Anyway, adversarial examples are now a heavily researched area of machine learning. Modern methods now exist that can successfully classify a test point in high dimensional, highly structured datasets [citation needed, such as images etc]. It has been found however that these successful classification results are susceptible to small perturbations in the location of the test point [e.g. Szegedy et al. 2013]. By carefully crafting the perturbations the attacker can cause an ML classifier to misclassify even with only a tiny perturbation. Many examples exist, from malware detection [Srndic and Laskov, 2014] to vision for autonomous vehicles [Sitawarin et al. 2018].

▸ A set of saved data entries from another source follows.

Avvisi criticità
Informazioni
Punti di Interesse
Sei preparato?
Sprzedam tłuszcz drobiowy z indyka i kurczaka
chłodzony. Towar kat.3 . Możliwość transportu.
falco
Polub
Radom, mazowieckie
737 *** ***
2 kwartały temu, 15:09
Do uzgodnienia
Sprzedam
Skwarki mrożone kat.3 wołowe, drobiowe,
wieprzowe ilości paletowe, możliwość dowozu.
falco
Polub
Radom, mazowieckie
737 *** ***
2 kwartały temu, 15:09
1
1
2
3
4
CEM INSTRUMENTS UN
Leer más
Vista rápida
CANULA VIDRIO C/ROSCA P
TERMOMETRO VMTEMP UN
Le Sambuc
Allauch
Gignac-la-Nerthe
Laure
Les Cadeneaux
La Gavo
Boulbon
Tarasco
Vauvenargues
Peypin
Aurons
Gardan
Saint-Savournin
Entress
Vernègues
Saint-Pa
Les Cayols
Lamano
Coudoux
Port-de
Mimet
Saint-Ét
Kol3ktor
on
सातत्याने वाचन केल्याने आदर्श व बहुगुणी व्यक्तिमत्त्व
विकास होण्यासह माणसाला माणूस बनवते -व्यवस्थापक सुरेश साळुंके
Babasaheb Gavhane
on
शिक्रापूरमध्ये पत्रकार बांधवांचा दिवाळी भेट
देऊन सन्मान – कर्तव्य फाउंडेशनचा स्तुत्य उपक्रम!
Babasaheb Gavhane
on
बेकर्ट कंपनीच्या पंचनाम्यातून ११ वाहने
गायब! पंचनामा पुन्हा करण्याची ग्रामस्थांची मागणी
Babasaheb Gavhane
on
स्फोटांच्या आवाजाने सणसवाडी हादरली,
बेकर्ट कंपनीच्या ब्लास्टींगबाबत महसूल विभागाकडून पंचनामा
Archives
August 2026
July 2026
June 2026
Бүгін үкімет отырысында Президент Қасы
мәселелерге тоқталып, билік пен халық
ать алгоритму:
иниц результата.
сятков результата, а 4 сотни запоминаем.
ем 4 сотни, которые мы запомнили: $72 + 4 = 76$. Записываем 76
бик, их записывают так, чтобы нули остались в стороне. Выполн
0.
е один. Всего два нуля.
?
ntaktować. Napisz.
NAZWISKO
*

Typically in these papers the authors take a correctly classified training point of one class and alter it to become a different class.

A few thoughts on this;

- First, it isn’t clear to me how close to the decision boundary the training points are, one could probably always find real examples that lie very close to the decision boundary and with a tiny tweak could be nudged over the line. I figured that it made more sense to look at examples in which one could move from a highly confident classification of one class to a highly confident classification in another. To motivate with a more practical example, if my self-driving car is only 55% confident the traffic light is green, I’d expect it to stop. It’s what happens if you can move it from 99% confident of a red light to 99% confident of a green.
- Second, deep (convolutional) neural networks struggle with uncertainty – lots of methods have been proposed to try to allow them to quantify that uncertainty a little better, but typically they still seem to do weird things away from where the true training data lies (which is exactly the parts of the domain where adversarial samples lie).
- Third, DNNs have no strong priors about the decision function. To demonstrate if one trains with a low dimensional training set, in which the classes are very separable, the decision boundary provided by the DNN is often close to one of the classes, and is often very sharp.
- A Gaussian process classifier however has strong priors on its latent function, leading to slow changes to the classification. Hence to move between one confident location to another typically requires a large change in the training location.

My collaborators at CISPA (Saarland, Germany) are busy looking at the empirical improvements one can acheive using GPs. I thought it might be interesting to focus on whether one can bound the impact of an adversarial example.

There are typically two ways of generating adversarial examples, the first (illustrated by the dog/ostrich example) involves making small changes to lots of inputs. The second involves modifying a few inputs a lot. In the paper I’m drafting at the moment this is the path I have taken. The question: Can I produce an upper bound on the change in the latent function (or even better in the classification) that changing D inputs could cause?

So for example, if you have a GP classifier distinguishing between two digit image types, how much could the class change if you alter (say) three pixels?

I approached this problem as follows;

- First I restricted the type of kernel to the RBF (EQ) kernel.
- I then consider the change that can occur due to each training input (considering the output as the sum of a set of Gaussians – using the representer theorem).
- I devised a method for bounding the sum of a mixture of Gaussians.
- There’s a bunch of other optimisations etc to achieve a better bound.

Currently I’m just trying this out on some example training data (MNIST!), I suspect that it will only work on low dimensional problems (e.g. less than 20 dimensions) as above that the domain still is too large to search.